| STORED RECORDS |
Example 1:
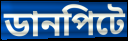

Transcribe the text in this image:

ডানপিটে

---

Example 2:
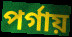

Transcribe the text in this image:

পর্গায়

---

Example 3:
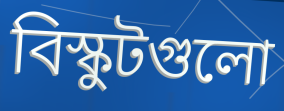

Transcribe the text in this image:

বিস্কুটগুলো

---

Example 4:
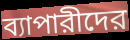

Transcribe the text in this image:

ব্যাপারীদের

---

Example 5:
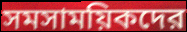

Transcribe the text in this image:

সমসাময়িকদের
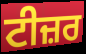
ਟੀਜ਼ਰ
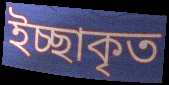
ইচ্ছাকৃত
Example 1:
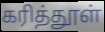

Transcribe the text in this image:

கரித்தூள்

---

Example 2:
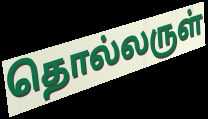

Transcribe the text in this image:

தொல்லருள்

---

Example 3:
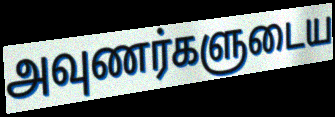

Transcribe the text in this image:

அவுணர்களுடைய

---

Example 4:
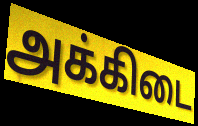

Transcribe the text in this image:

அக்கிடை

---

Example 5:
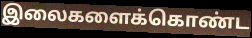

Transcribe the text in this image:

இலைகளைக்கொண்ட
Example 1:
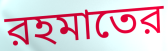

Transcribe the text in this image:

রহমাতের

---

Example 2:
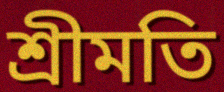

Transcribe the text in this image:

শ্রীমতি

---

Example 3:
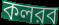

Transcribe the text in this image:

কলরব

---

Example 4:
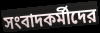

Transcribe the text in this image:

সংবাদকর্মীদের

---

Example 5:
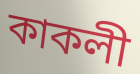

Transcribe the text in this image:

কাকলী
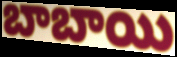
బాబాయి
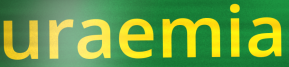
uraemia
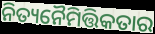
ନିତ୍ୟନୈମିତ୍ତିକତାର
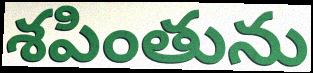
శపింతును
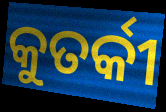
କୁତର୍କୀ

| EXERCISE REQUIREMENTS |
Quote all of the items above verbatim, omitting the pictures from your answer.

| SOLUTION FOR THIS TASK |
Example 1:

Transcribe the text in this image:

ডানপিটে

---

Example 2:

Transcribe the text in this image:

পর্গায়

---

Example 3:

Transcribe the text in this image:

বিস্কুটগুলো

---

Example 4:

Transcribe the text in this image:

ব্যাপারীদের

---

Example 5:

Transcribe the text in this image:

সমসাময়িকদের
ਟੀਜ਼ਰ
ইচ্ছাকৃত
Example 1:

Transcribe the text in this image:

கரித்தூள்

---

Example 2:

Transcribe the text in this image:

தொல்லருள்

---

Example 3:

Transcribe the text in this image:

அவுணர்களுடைய

---

Example 4:

Transcribe the text in this image:

அக்கிடை

---

Example 5:

Transcribe the text in this image:

இலைகளைக்கொண்ட
Example 1:

Transcribe the text in this image:

রহমাতের

---

Example 2:

Transcribe the text in this image:

শ্রীমতি

---

Example 3:

Transcribe the text in this image:

কলরব

---

Example 4:

Transcribe the text in this image:

সংবাদকর্মীদের

---

Example 5:

Transcribe the text in this image:

কাকলী
బాబాయి
uraemia
ନିତ୍ୟନୈମିତ୍ତିକତାର
శపింతును
କୁତର୍କୀ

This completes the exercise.